È una notizia apparentemente di poco conto, relegata nelle pagine interne dei giornali e alla quale viene data un’attenzione minima da parte dell’opinione pubblica. Eppure, l’idea del ministro Sangiuliano (riportata ieri da Repubblica, a firma di Giovanna Vitale) di far nominare se stesso o, più probabilmente, un suo delegato nel Consiglio direttivo dell’Accademia del cinema italiano, l’istituzione che promuove i David di Donatello, se confermata, dovrebbe destare la nostra attenzione e anche una certa preoccupazione. Dopo aver fatto decadere i vertici del Centro sperimentale, ecco un’altra mossa, a quanto pare, volta a intaccare la presunta “egemonia culturale” della sinistra, aggrappandosi al fatto che finora ne ha sempre fatto parte il direttore generale del Cinema di stanza al dicastero della Cultura, che, in quanto ente vigilante, potrebbe configurare un conflitto di interessi, se non proprio un’incompatibilità, cui porre rimedio quanto prima.
Vedete, quando qualcuno afferma che sia sempre andata così, ecco, il punto è che non è vero, anche se sembriamo essercene dimenticati. Franceschini, ad esempio, nel 2015 fece inserire nella Legge di Bilancio la stabilizzazione del finanziamento per uno dei punti di riferimento della cultura italiana. Sappiamo bene, infatti, cosa rsppresenti l’Oscar del nostro cinema nell’immaginario popolare. E sappiamo anche che buona parte della coscienza critica di questo Paese deriva da lì. Del resto, se così non fosse, non staremmo assistendo a ciò cui stiamo assistendo.
L’impressione che si avverte, giorno dopo giorno, è che questa destra consideri la propria presenza al governo come un qualcosa di intangibile: gli elettori ci hanno premiato, dunque guai a chi osa metterci i bastoni fra le ruote, che si tratti dell’opposizione, di un gruppo di intellettuali o di chiunque altro faccia notare che le cose non vadano per il verso giusto.
Nei confronti dell’universo culturale, poi, i nostri eroi sembrano nutrire un’autentica ossessione, come se si fossero convinti di essere davvero degli “underdog” quando, in realtà, occupano da decenni posizioni eminenti. Basti pensare, ad esempio, che lo stesso Sangiuliano, prima di diventare ministro, non faceva il piccolo fiammiferaio ma il direttore del Tg2.

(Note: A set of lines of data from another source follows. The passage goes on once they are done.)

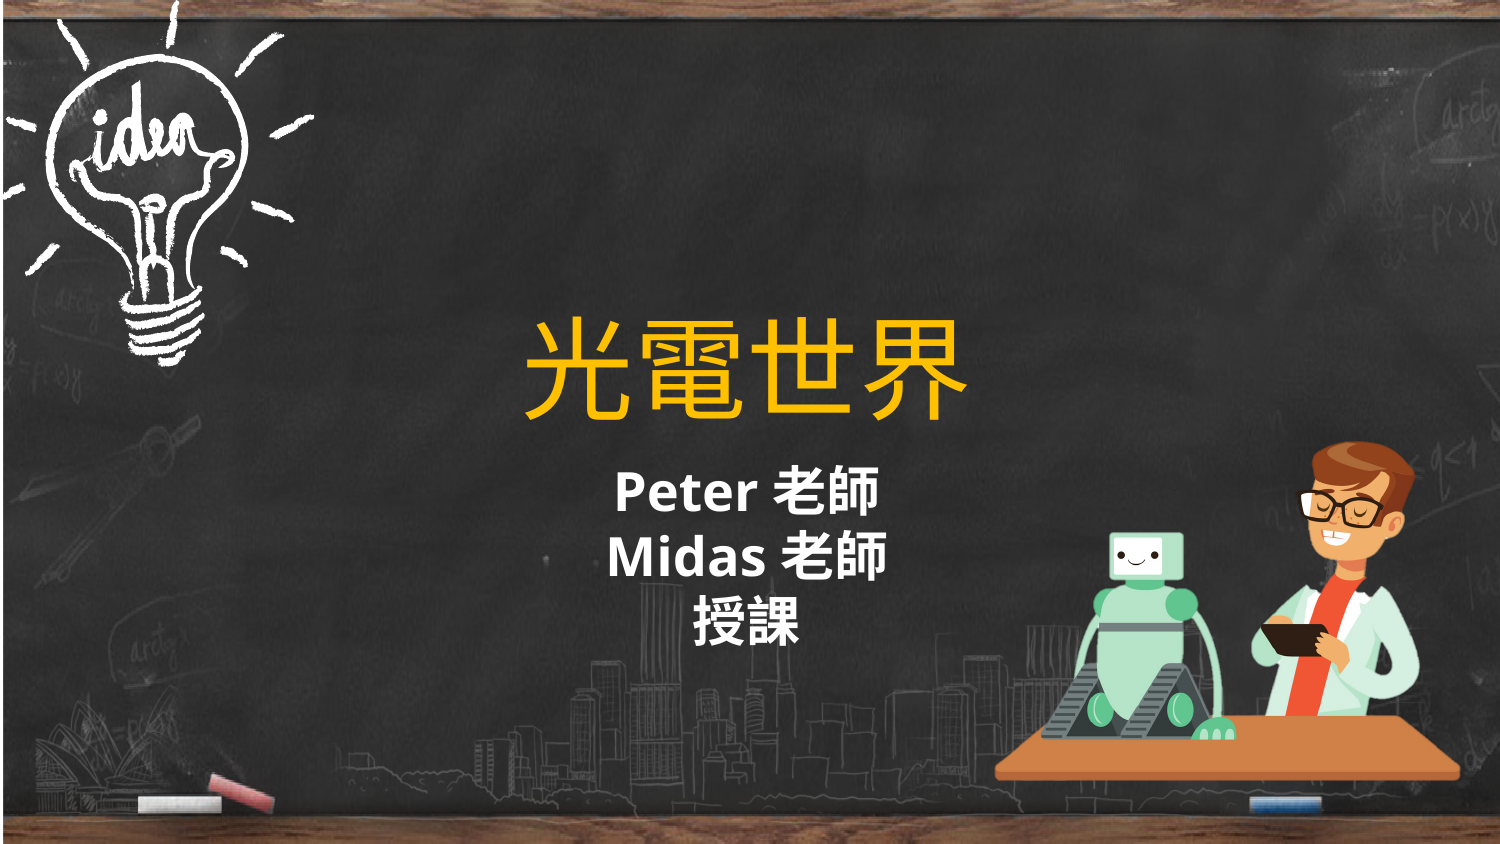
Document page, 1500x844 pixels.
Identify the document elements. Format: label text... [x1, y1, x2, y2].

text_box 光電世界 [343, 292, 1151, 350]
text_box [0, 0, 315, 368]
picture [0, 0, 1500, 844]
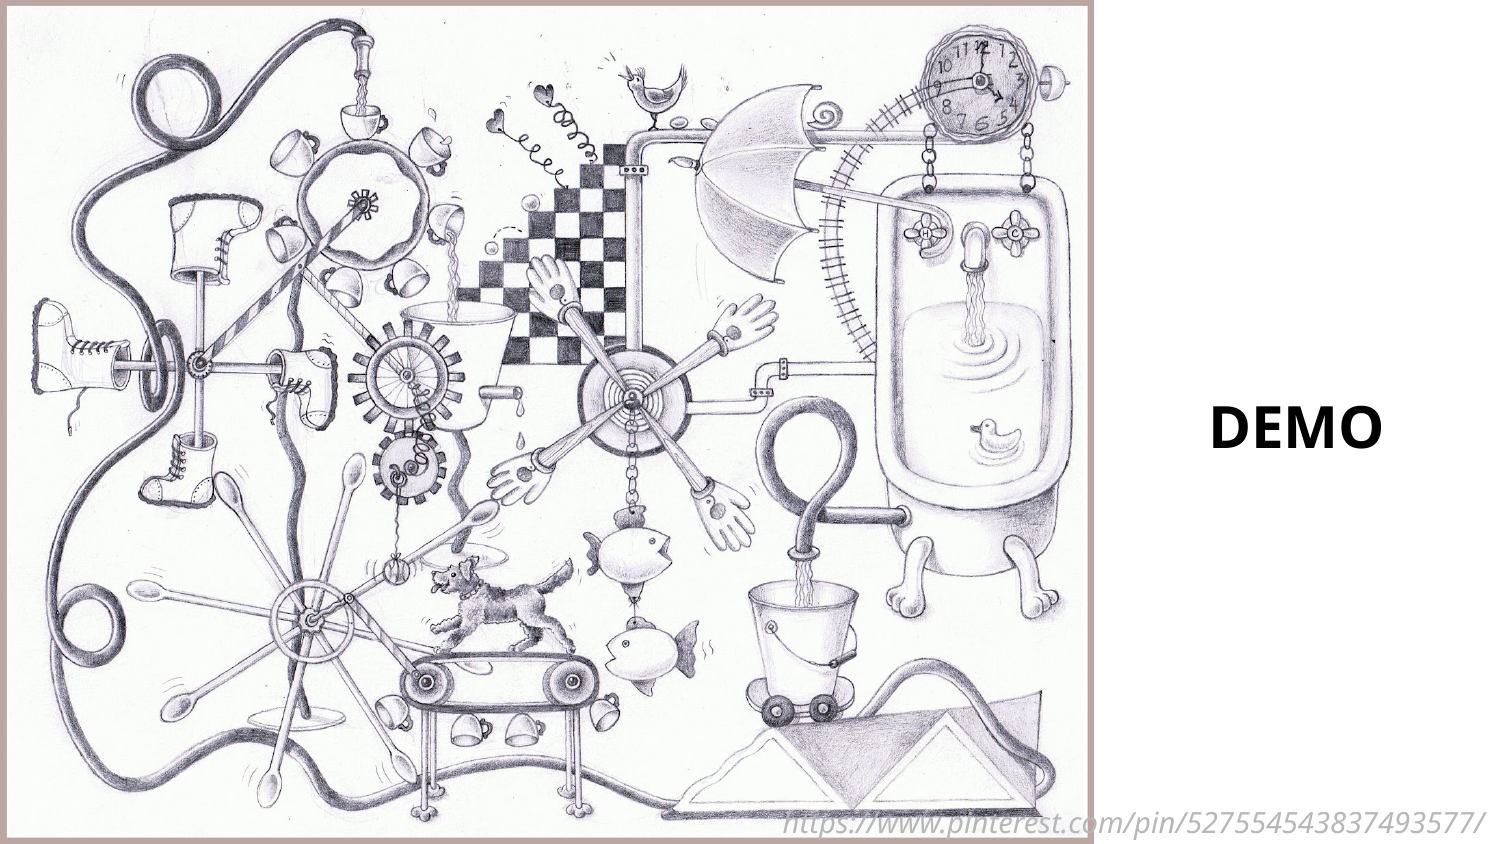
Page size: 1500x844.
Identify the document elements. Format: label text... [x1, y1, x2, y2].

Lasci perdere, ministro. Glielo chiediamo sinceramente, per il bene di un patrimonio che ha senso solo se va al di là della contrapposizione politica fine a se stessa e favorisce, al contrario, un dibattito vivace fra posizioni differenti. Non attiri su di sé, almeno lei che è un uomo di indubbia cultura, il sospetto che sia proprio questo ciò che volete distruggere. Sappiamo che non è così ma sa, a volte, basta il semplice sospetto per screditare l’immagine dell’intero esecutivo.